A Presidência referiu que o ponto relativo à primeira-dama é apenas um entre um “leque alargado” de matérias tratadas na proposta de diploma, com o qual quer criar condições para “avanços” na sua organização e na resposta à gestão dos recursos humanos.

No comunicado, notou que o relatório apontou um “conjunto de situações” sobre a gestão financeira, mas salientou que não indicou “um cenário de desregramento ou desconformidades generalizadas”.

Por isso, alertou para uma “clara tentativa de conspurcar, desgastar a imagem do Presidente da República”, José Maria Neves, antigo primeiro-ministro e eleito em outubro de 2021 com o apoio do Partido Africano da Independência de Cabo Verde (PAICV, atualmente na oposição).
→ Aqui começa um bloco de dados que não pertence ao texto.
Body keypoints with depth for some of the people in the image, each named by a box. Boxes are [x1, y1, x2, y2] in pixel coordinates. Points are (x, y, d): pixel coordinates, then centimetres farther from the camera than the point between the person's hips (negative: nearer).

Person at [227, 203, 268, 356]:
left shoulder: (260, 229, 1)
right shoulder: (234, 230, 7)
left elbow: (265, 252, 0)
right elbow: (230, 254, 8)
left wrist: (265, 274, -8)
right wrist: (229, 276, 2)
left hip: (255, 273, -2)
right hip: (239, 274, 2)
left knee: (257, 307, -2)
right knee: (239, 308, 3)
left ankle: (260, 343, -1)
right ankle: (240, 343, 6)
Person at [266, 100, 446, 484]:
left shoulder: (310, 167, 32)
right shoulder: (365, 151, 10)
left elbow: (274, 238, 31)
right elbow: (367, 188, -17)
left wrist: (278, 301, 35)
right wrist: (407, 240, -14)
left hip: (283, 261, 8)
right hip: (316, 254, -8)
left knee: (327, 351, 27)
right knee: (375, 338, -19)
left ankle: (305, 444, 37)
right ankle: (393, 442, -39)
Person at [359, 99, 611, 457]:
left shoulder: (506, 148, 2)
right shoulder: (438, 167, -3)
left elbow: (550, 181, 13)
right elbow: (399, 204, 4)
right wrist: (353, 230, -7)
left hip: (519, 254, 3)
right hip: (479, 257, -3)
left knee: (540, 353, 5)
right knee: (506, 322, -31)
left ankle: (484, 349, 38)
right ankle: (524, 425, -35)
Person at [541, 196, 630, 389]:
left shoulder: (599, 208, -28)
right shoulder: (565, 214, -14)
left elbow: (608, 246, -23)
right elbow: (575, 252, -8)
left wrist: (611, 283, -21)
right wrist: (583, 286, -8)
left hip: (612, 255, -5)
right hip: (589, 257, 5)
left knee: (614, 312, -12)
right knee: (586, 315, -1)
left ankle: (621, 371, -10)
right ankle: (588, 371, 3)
Desde 2016 que o atual Governo é suportado pelo Movimento para a Democracia (MpD).

Relativamente à antiga conselheira jurídica da Presidência da República, a antiga ministra Marisa Morais, o conselho de administração avançou que mantém os argumentos produzidos no contraditório no relatório da IGF e que aguarda, tal como no caso da primeira-dama, que o Tribunal de Contas se pronuncie.
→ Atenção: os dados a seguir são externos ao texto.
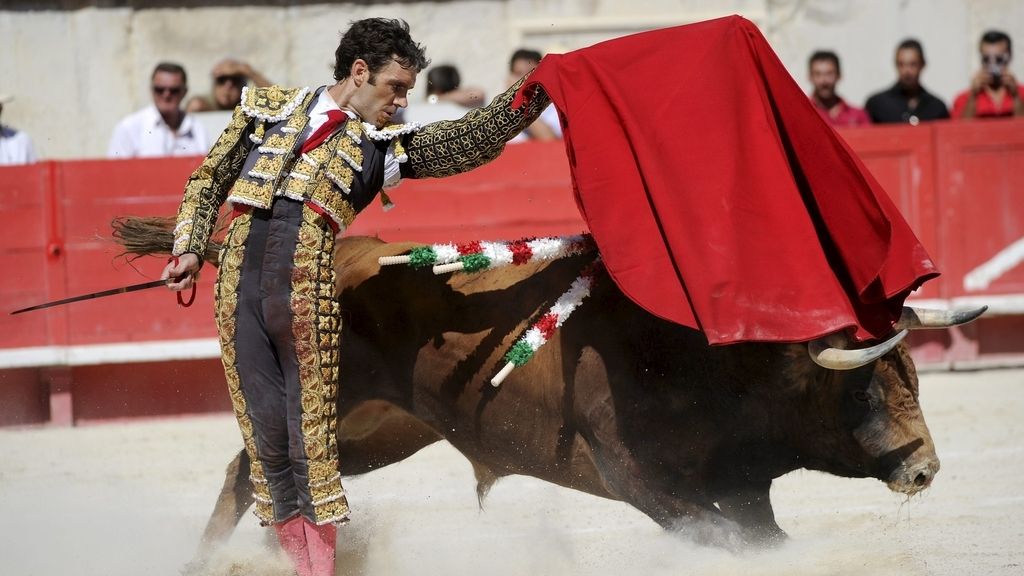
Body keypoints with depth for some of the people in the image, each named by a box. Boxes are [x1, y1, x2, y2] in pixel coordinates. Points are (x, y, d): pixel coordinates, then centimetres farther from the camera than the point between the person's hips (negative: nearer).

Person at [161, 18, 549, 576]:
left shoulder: (385, 144, 16)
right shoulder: (268, 108, 18)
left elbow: (472, 139, 5)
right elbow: (207, 182, 21)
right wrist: (189, 248, 7)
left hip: (308, 291, -1)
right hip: (238, 284, 1)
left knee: (311, 436, -4)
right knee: (267, 436, 2)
Nesse documento, a IGF concluiu que os salários pagos durante quase dois anos a Marisa Morais foram ilegais e ordenou a reposição de mais de 20 mil euros, justificando que esta “não chegou a tomar posse” perante o Presidente, conforme manda a lei, após a sua nomeação, em maio de 2022, tendo terminado a função em dezembro de 2023.